- [Tarefa proposta]: Segundo o texto para leitura, com qual sindicato o secretário Adriano Soares garantiu o diálogo na implantação do PCCS?

- [Texto para leitura]:
——————
Durante a realização do Fórum Nacional das Secretarias de Trabalho (Fonset), o secretário de Estado da Educação e do Esporte (SEE), Adriano Soares, comentou a decisão dos servidores da educação em colocar um fim na greve e aproveitou para garantir o diálogo com o Sindicato dos Trabalhadores da Educação de Alagoas (Sinteal) na implantação do Plano de Plano de Cargo, Carreira e Subsídios (PCCS) para o magistério e os servidores do administrativo que estão na ativa.
“Nossa expectativa é o diálogo permanente com o Sinteal para que a secretaria possa realizar a implantação do PCCS de forma transparente", afirmou o secretário, em entrevista à TV Gazeta na manhã desta sexta-feira (23).
——————
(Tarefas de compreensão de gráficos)
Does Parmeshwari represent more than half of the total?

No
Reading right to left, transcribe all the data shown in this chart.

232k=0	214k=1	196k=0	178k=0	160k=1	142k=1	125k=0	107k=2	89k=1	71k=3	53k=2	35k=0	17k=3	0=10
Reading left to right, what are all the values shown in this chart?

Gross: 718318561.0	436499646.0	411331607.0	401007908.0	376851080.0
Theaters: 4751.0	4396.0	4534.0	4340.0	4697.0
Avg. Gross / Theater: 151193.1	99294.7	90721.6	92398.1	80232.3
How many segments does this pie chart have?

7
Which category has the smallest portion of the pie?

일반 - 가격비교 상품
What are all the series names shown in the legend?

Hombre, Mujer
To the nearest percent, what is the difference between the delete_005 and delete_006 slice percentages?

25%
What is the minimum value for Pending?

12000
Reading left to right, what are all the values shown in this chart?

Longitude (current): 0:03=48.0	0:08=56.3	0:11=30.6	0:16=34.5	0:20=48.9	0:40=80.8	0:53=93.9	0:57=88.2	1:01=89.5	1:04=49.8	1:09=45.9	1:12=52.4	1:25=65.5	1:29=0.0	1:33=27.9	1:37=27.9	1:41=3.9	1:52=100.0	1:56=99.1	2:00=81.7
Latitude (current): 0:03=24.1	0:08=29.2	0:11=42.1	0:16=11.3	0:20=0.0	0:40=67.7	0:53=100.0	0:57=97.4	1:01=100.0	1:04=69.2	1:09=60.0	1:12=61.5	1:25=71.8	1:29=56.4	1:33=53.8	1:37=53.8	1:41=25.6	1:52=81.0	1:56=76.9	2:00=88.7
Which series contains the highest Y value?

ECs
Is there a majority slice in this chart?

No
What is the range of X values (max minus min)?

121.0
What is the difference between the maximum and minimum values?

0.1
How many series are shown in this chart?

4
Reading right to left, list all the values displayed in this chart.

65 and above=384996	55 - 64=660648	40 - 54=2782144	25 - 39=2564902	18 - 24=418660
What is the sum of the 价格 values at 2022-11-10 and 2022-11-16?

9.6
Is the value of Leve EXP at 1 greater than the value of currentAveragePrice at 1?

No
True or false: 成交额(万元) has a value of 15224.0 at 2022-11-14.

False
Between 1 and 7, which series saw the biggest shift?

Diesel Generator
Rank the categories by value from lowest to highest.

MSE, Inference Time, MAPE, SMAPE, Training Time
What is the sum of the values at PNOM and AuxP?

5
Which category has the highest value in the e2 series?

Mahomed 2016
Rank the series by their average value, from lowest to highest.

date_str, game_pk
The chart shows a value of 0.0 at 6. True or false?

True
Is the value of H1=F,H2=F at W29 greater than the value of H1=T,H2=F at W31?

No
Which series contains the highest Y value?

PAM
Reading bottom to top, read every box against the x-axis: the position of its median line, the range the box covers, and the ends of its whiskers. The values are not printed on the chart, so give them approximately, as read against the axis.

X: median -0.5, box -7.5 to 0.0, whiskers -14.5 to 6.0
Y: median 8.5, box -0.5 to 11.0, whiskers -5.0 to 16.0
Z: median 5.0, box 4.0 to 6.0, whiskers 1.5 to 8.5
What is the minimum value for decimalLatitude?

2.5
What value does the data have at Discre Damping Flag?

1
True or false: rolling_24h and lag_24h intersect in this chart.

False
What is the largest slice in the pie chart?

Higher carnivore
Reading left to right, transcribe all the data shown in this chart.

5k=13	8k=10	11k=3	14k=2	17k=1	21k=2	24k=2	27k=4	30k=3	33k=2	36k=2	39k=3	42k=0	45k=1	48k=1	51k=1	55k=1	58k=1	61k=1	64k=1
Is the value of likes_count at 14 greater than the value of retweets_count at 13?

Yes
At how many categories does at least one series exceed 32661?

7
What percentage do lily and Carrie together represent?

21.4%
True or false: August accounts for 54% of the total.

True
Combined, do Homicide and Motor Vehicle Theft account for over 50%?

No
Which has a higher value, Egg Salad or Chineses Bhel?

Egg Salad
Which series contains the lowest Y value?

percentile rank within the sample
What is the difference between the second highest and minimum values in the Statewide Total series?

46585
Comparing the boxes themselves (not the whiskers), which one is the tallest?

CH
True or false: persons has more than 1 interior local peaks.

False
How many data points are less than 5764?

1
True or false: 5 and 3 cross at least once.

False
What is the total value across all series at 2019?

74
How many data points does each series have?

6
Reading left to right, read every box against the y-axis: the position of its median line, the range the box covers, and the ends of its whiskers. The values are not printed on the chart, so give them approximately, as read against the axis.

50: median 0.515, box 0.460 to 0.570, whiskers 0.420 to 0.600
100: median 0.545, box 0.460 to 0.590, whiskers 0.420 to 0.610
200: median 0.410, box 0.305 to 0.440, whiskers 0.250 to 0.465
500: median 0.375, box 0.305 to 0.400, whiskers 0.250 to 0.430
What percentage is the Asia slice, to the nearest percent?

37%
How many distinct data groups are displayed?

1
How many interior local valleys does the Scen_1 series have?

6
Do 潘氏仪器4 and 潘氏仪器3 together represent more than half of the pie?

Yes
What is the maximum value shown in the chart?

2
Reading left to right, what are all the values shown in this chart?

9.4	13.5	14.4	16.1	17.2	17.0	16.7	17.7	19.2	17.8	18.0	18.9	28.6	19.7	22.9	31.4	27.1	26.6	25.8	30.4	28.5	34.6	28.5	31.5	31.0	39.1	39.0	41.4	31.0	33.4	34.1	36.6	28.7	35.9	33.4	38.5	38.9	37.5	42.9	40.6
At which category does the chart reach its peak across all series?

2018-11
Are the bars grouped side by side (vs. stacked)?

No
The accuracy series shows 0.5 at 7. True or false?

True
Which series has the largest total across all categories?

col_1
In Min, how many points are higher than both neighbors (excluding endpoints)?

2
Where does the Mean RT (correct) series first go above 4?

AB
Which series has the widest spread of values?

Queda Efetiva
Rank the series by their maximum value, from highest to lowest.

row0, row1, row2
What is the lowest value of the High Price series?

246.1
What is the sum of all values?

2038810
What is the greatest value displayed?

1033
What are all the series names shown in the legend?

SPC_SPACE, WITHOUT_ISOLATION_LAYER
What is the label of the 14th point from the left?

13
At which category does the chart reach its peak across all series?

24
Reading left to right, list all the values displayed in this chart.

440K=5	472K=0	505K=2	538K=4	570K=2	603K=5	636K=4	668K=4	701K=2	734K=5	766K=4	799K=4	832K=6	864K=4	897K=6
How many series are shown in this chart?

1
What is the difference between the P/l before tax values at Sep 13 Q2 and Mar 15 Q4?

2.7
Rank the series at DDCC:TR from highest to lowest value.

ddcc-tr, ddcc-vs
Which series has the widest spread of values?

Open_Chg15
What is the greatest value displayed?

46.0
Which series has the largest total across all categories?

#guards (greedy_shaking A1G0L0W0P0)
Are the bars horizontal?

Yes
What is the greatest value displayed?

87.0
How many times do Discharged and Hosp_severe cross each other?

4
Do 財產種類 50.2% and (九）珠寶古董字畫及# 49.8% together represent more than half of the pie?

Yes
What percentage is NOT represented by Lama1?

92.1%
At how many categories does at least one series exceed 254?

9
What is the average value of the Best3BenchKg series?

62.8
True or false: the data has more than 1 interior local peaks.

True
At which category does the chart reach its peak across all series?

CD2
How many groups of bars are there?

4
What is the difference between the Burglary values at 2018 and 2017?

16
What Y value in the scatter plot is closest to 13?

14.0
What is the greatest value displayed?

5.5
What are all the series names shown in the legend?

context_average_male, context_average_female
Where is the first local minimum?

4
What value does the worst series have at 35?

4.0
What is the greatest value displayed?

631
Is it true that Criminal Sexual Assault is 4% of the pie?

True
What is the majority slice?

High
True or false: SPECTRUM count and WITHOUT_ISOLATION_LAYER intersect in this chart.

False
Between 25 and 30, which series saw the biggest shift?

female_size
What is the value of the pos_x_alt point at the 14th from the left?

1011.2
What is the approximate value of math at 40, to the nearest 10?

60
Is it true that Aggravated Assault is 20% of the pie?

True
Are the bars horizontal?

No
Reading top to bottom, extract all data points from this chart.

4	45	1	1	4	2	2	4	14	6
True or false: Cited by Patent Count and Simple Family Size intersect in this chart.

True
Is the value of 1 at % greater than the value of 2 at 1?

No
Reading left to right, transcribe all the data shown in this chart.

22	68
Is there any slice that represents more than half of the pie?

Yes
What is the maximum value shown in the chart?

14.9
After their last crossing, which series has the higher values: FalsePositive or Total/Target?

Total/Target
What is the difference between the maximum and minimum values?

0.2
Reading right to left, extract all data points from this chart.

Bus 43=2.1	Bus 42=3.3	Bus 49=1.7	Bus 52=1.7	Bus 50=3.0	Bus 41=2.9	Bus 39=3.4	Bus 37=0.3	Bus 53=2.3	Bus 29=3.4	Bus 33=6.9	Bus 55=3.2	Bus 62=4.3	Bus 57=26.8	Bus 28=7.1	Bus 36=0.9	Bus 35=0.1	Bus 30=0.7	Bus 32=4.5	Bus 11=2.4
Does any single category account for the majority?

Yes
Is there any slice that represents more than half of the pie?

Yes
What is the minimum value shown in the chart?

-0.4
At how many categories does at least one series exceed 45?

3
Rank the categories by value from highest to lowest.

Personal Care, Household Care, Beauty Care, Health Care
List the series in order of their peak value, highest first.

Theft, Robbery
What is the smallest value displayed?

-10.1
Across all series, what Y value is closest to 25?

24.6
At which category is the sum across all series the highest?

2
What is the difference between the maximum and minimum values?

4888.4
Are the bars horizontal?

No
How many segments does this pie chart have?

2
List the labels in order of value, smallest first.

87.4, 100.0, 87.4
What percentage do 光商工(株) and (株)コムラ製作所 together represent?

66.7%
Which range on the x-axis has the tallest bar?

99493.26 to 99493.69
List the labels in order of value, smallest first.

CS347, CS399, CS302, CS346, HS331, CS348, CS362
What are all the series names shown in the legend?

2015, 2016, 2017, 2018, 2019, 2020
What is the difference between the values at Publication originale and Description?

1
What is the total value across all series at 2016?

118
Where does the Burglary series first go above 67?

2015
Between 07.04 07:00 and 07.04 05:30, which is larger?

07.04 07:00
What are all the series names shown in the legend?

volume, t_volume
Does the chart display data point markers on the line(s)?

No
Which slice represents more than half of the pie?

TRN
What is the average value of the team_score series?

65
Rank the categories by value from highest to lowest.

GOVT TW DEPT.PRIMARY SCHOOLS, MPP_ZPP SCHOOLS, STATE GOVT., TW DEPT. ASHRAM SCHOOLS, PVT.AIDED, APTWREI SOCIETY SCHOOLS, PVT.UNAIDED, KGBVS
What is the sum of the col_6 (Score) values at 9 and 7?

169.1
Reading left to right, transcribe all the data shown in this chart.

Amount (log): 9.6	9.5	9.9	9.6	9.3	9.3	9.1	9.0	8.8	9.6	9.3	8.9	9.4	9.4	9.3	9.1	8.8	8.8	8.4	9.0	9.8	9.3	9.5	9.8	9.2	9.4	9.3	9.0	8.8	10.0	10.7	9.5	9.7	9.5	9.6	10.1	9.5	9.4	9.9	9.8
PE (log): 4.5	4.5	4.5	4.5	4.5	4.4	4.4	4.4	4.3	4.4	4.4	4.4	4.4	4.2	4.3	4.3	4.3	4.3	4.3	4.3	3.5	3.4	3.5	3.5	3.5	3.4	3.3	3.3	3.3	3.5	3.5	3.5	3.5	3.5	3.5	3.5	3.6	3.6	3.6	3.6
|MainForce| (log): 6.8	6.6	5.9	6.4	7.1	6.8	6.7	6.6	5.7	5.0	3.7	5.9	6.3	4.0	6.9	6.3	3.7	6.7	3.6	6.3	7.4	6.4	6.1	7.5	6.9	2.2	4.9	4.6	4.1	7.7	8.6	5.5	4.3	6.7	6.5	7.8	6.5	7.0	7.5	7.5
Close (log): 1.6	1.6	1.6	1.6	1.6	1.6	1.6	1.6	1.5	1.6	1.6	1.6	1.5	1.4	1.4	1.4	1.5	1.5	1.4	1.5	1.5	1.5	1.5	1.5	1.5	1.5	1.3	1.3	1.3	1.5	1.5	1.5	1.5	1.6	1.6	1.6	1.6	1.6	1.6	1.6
——————
- [Tarefa resolvida]: Com o Sindicato dos Trabalhadores da Educação de Alagoas (Sinteal).